The criticism of Clinton was that she was hard and cold. She appealed to strategy and reason, it seems. She didn't laugh right or smile right or talk in the right register. She wanted to discuss particular programs and experience instead of being more "likable." She wanted to talk about the problems we're having and what she thought would fix them.
Obama, on the other hand - ironically -- appealed to the heart. He wanted to talk about the need for change. He appealed to good old-fashioned Americanism, the melting pot, can-do (Yes, we can!) world of national unity and compassionate vision.
There was no applause for her rationality, no criticism of his sensitive and stirring appeals, no acknowledgment of her concern for people- problems, no derision of his vocal register.
He was, that is, what every woman is afraid to be: emotional. And not a word of criticism came from it.
And then the change: When asked how she felt about being criticized for being unemotional, she said, "It hurts my feelings." And, to their eternal credit, the audience laughed.
And when she lost in Iowa, they asked her why she stayed in the race when she seemed to be losing so much ground so quickly and with tears in her eyes, she said, "(What happens to this country) is personal to me ..." And the country blinked.
Apparently, the old categories of hard vs. soft, rational vs. emotional and who is allowed to be them is shifting in the wind.
So now the argument is emerging that some women leaders -- the few of them that history provides us -- haven't been so good. So why haven't we heard any of them argue, on the other hand, that we shouldn't elect a man because all the male leaders we've had around the world, over the ages, then and now haven't been so good either.

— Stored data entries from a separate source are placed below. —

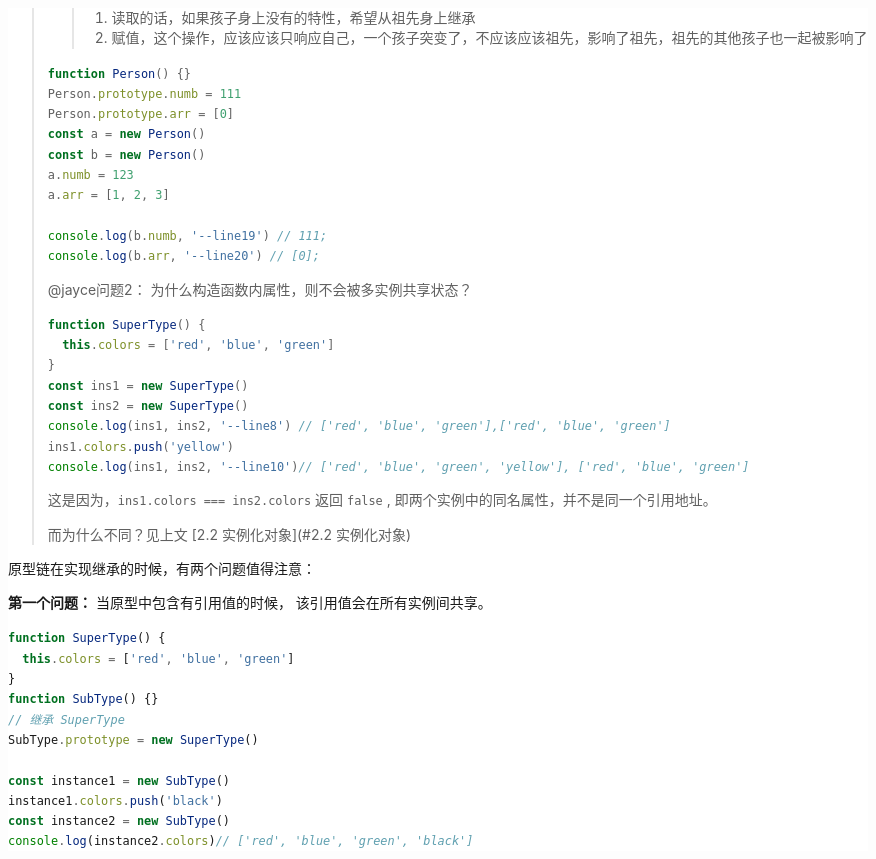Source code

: > >
> > 1. 读取的话，如果孩子身上没有的特性，希望从祖先身上继承
> > 2. 赋值，这个操作，应该应该只响应自己，一个孩子突变了，不应该应该祖先，影响了祖先，祖先的其他孩子也一起被影响了
>
> ```javascript
> function Person() {}
> Person.prototype.numb = 111
> Person.prototype.arr = [0]
> const a = new Person()
> const b = new Person()
> a.numb = 123
> a.arr = [1, 2, 3]
>
> console.log(b.numb, '--line19') // 111;
> console.log(b.arr, '--line20') // [0];
> ```
>
> @jayce问题2： 为什么构造函数内属性，则不会被多实例共享状态？
>
> ```javascript
> function SuperType() {
>   this.colors = ['red', 'blue', 'green']
> }
> const ins1 = new SuperType()
> const ins2 = new SuperType()
> console.log(ins1, ins2, '--line8') // ['red', 'blue', 'green'],['red', 'blue', 'green']
> ins1.colors.push('yellow')
> console.log(ins1, ins2, '--line10')// ['red', 'blue', 'green', 'yellow'], ['red', 'blue', 'green']
> ```
>
> 这是因为，`ins1.colors === ins2.colors` 返回 `false` , 即两个实例中的同名属性，并不是同一个引用地址。
>
> 而为什么不同？见上文 [2.2 实例化对象](#2.2 实例化对象)

原型链在实现继承的时候，有两个问题值得注意：

**第一个问题：** 当原型中包含有引用值的时候， 该引用值会在所有实例间共享。

```javascript
function SuperType() {
  this.colors = ['red', 'blue', 'green']
}
function SubType() {}
// 继承 SuperType
SubType.prototype = new SuperType()

const instance1 = new SubType()
instance1.colors.push('black')
const instance2 = new SubType()
console.log(instance2.colors)// ['red', 'blue', 'green', 'black']
```


  [k1]: 'sym2',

Obviously, the old reasons for why we do or don't elect someone aren't as convincing, aren't as certain anymore as they used to be.
Maybe we ought to just start listening to what our candidates say about how they will do all the things they promise to do and then, male and female, female and male, make up our own minds -- whatever their color, whatever their sex -- whether what they're promising is necessary, is doable, is important to us or not. In fact, maybe we ought to just listen to them to see if they're really promising anything or not.
From where I stand, how people vote is becoming less and less important than why people vote for the candidates they do.
The analysts tell us, for instance, that people voted for George Bush because they saw him as "likable," as someone you'd "want to have a beer with." Al Gore, it seems, wasn't the pub-crawling, beer-drinking type. He was "stiff," we said. And as a result, we turned down a potential Nobel Peace Prize winner for a winsome warrior. Five years of war later and over 600,000 Iraqi and almost 4,000 U.S. military dead, makes you wonder, doesn't it?
This time it could even be worse. We could turn down a good president now simply because the candidate is either a gender we don't like or a color we don't accept. Then, what we'll get from voters who are both sexist and racist at the same time, I shudder to even imagine.